▶
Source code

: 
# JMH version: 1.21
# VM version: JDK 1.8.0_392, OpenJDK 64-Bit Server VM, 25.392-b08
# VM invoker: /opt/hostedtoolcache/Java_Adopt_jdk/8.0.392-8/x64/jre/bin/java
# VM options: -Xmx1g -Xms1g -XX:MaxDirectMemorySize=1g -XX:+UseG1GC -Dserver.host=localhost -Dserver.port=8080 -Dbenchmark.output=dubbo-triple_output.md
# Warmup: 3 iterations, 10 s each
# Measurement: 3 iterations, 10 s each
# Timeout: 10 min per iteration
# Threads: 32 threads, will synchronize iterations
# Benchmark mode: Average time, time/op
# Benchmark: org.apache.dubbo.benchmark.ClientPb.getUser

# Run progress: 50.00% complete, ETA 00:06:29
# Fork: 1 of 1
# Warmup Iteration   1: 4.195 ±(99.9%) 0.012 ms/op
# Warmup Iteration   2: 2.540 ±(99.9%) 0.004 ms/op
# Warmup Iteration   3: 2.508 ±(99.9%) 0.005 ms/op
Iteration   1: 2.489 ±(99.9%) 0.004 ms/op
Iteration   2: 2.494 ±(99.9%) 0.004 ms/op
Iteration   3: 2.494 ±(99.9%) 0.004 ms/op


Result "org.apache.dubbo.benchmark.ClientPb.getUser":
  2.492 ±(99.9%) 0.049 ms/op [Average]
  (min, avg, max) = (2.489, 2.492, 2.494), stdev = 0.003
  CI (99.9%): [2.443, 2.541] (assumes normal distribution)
◀
▶
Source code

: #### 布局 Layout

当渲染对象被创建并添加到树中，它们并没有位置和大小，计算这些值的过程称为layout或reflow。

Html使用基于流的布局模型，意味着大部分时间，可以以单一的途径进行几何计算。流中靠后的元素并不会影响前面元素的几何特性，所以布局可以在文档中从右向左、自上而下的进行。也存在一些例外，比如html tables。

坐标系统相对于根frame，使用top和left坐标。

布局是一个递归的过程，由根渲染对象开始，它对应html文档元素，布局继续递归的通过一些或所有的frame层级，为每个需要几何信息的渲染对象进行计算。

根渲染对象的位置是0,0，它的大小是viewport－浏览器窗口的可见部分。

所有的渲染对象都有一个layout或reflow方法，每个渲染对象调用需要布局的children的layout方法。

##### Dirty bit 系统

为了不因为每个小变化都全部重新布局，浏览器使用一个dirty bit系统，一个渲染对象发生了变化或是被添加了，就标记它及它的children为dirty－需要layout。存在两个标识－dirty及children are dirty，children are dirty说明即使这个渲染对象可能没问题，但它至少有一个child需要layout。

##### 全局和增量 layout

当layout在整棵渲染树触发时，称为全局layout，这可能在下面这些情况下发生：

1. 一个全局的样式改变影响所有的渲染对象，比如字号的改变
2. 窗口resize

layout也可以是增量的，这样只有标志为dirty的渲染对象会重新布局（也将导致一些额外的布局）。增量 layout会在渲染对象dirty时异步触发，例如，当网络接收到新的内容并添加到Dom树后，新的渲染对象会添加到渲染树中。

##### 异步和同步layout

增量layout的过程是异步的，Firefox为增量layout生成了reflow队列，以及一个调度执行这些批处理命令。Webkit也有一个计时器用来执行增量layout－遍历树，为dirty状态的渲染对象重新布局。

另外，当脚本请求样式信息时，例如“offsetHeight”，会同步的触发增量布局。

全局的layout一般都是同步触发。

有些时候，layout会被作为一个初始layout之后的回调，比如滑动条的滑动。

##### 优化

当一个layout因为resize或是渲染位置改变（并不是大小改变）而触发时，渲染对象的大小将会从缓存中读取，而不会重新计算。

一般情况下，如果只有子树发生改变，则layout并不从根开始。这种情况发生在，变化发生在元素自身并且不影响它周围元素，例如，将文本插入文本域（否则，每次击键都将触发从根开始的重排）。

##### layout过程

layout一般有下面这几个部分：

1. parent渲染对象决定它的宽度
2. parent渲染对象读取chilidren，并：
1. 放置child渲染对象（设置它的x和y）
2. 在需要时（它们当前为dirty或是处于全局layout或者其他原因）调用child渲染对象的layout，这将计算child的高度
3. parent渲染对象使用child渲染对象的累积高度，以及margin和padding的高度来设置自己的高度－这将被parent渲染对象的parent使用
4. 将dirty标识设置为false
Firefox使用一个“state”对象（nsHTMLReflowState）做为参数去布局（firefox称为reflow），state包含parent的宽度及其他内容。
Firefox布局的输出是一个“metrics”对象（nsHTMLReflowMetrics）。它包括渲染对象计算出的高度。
◀
Go through the entries above and pull out each line with "Average" in it.

# Benchmark mode: Average time, time/op
  2.492 ±(99.9%) 0.049 ms/op [Average]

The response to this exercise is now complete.